BNa disciplina da Lei nº 9.099/1995, o Ministério Público oficiará perante o Juizado Especial Cível sempre que for parte no processo pessoa incapaz.
CDe acordo com a Lei nº 8.560/1992 e a jurisprudência consolidada do STJ, em ação de investigação de paternidade, a recusa do réu em se submeter a exame de código genético (DNA) gerará a presunção juris et de jure de paternidade.
DAinda de acordo com a Lei nº 13.140/2015, a Advocacia Pública dos entes federativos poderá instaurar procedimento de mediação coletiva de conflitos relacionados à prestação de serviços públicos, de cujas negociações deverá, necessariamente, participar o Ministério Público, constituindo o acordo assim obtido título executivo extrajudicial.
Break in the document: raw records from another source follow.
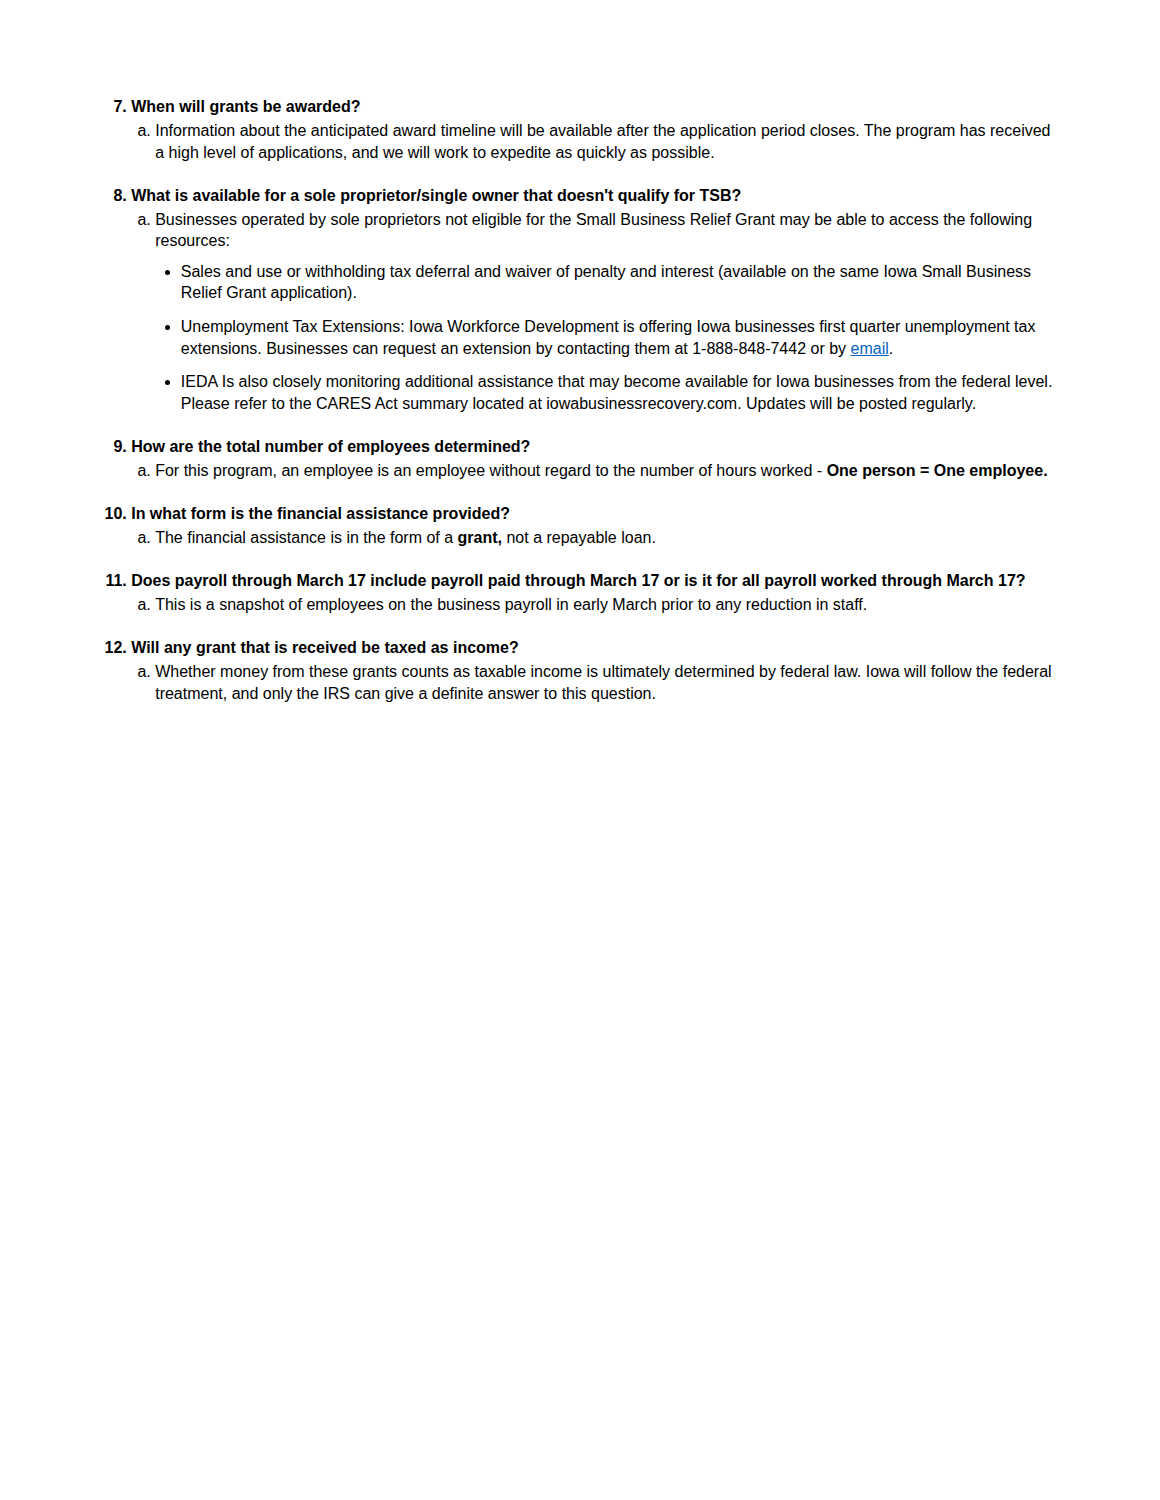When will grants be awarded?
Information about the anticipated award timeline will be available after the application period closes. The program has received a high level of applications, and we will work to expedite as quickly as possible.
What is available for a sole proprietor/single owner that doesn't qualify for TSB?
Businesses operated by sole proprietors not eligible for the Small Business Relief Grant may be able to access the following resources:
Sales and use or withholding tax deferral and waiver of penalty and interest (available on the same Iowa Small Business Relief Grant application).
Unemployment Tax Extensions: Iowa Workforce Development is offering Iowa businesses first quarter unemployment tax extensions. Businesses can request an extension by contacting them at 1-888-848-7442 or by email.
IEDA Is also closely monitoring additional assistance that may become available for Iowa businesses from the federal level. Please refer to the CARES Act summary located at iowabusinessrecovery.com. Updates will be posted regularly.
How are the total number of employees determined?
For this program, an employee is an employee without regard to the number of hours worked - One person = One employee.
In what form is the financial assistance provided?
The financial assistance is in the form of a grant, not a repayable loan.
Does payroll through March 17 include payroll paid through March 17 or is it for all payroll worked through March 17?
This is a snapshot of employees on the business payroll in early March prior to any reduction in staff.
Will any grant that is received be taxed as income?
Whether money from these grants counts as taxable income is ultimately determined by federal law. Iowa will follow the federal treatment, and only the IRS can give a definite answer to this question.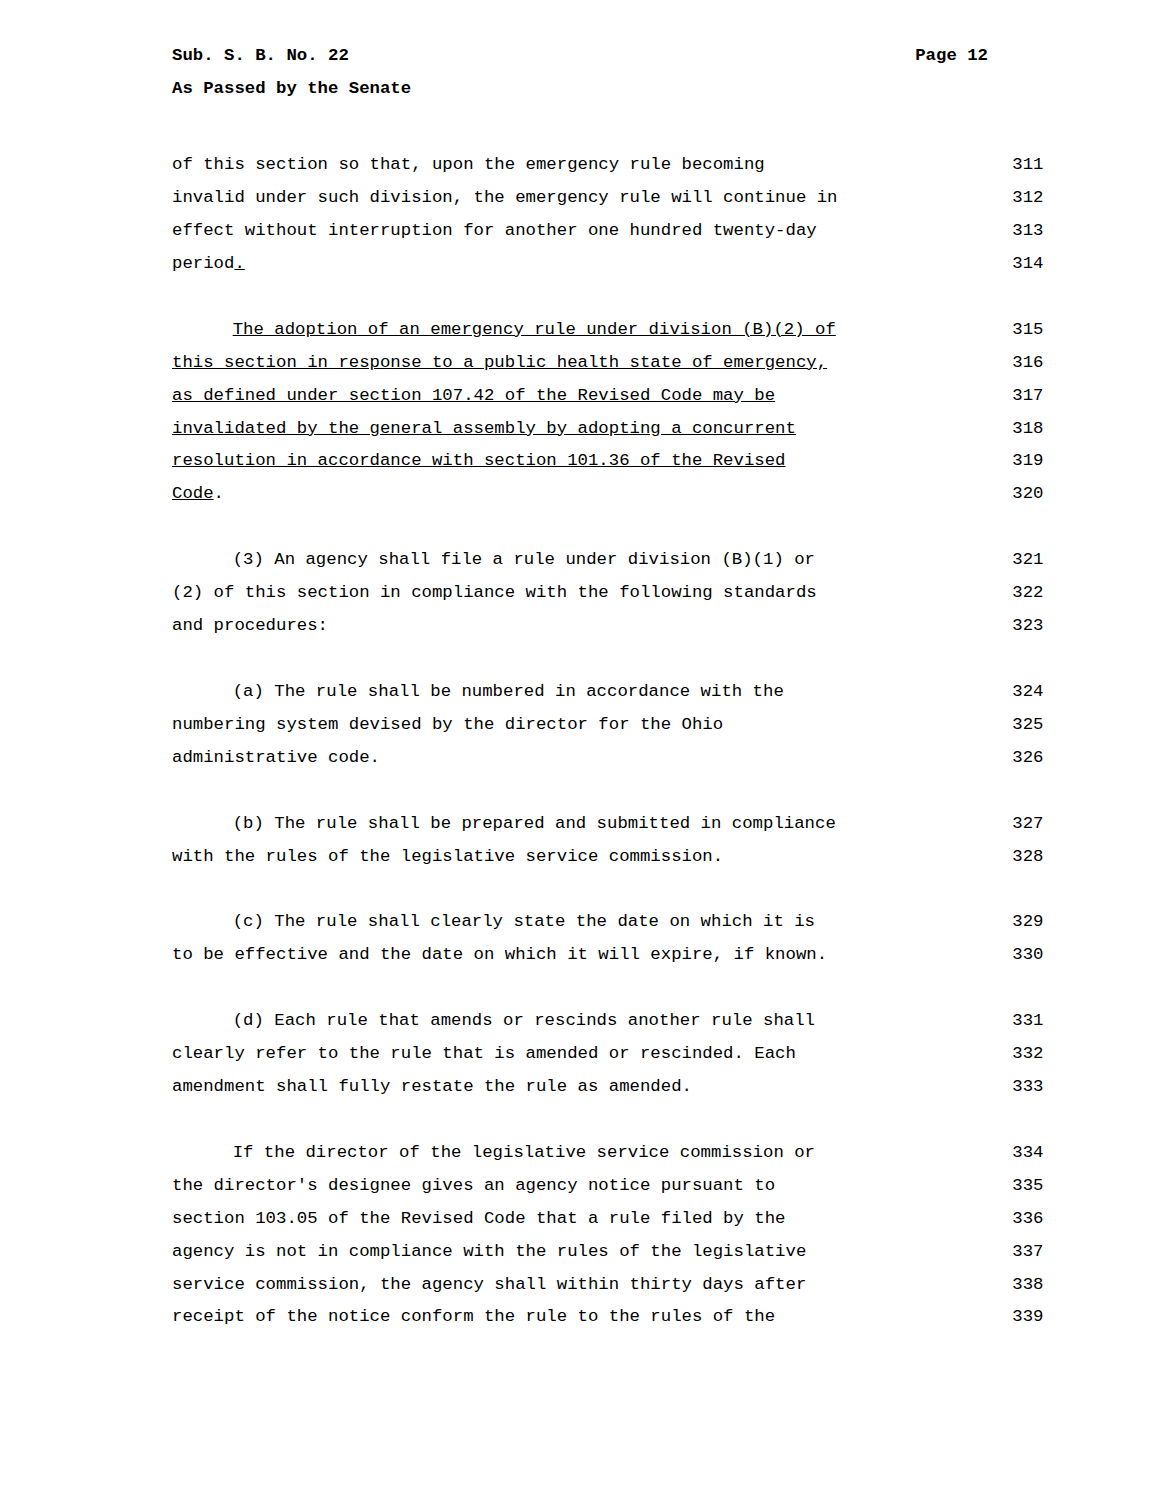Sub. S. B. No. 22 As Passed by the Senate
Page 12
of this section so that, upon the emergency rule becoming311
invalid under such division, the emergency rule will continue in312
effect without interruption for another one hundred twenty-day313
period. 314
The adoption of an emergency rule under division (B)(2) of 315
this section in response to a public health state of emergency, 316
as defined under section 107.42 of the Revised Code may be 317
invalidated by the general assembly by adopting a concurrent 318
resolution in accordance with section 101.36 of the Revised 319
Code.320
(3) An agency shall file a rule under division (B)(1) or321
(2) of this section in compliance with the following standards322
and procedures:323
(a) The rule shall be numbered in accordance with the324
numbering system devised by the director for the Ohio325
administrative code.326
(b) The rule shall be prepared and submitted in compliance327
with the rules of the legislative service commission.328
(c) The rule shall clearly state the date on which it is329
to be effective and the date on which it will expire, if known.330
(d) Each rule that amends or rescinds another rule shall331
clearly refer to the rule that is amended or rescinded. Each332
amendment shall fully restate the rule as amended.333
If the director of the legislative service commission or334
the director's designee gives an agency notice pursuant to335
section 103.05 of the Revised Code that a rule filed by the336
agency is not in compliance with the rules of the legislative337
service commission, the agency shall within thirty days after338
receipt of the notice conform the rule to the rules of the339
EA Lei nº 13.140/2015, que regula a autocomposição de conflitos em que for parte pessoa jurídica de direito público, estatui que não se incluem na competência das câmaras de prevenção e resolução administrativa de conflitos as controvérsias que somente possam ser resolvidas por atos sujeitos a autorização do Poder Legislativo e a resolução de conflitos que envolvam equilíbrio econômico-financeiro de contratos celebrados pela administração com particulares.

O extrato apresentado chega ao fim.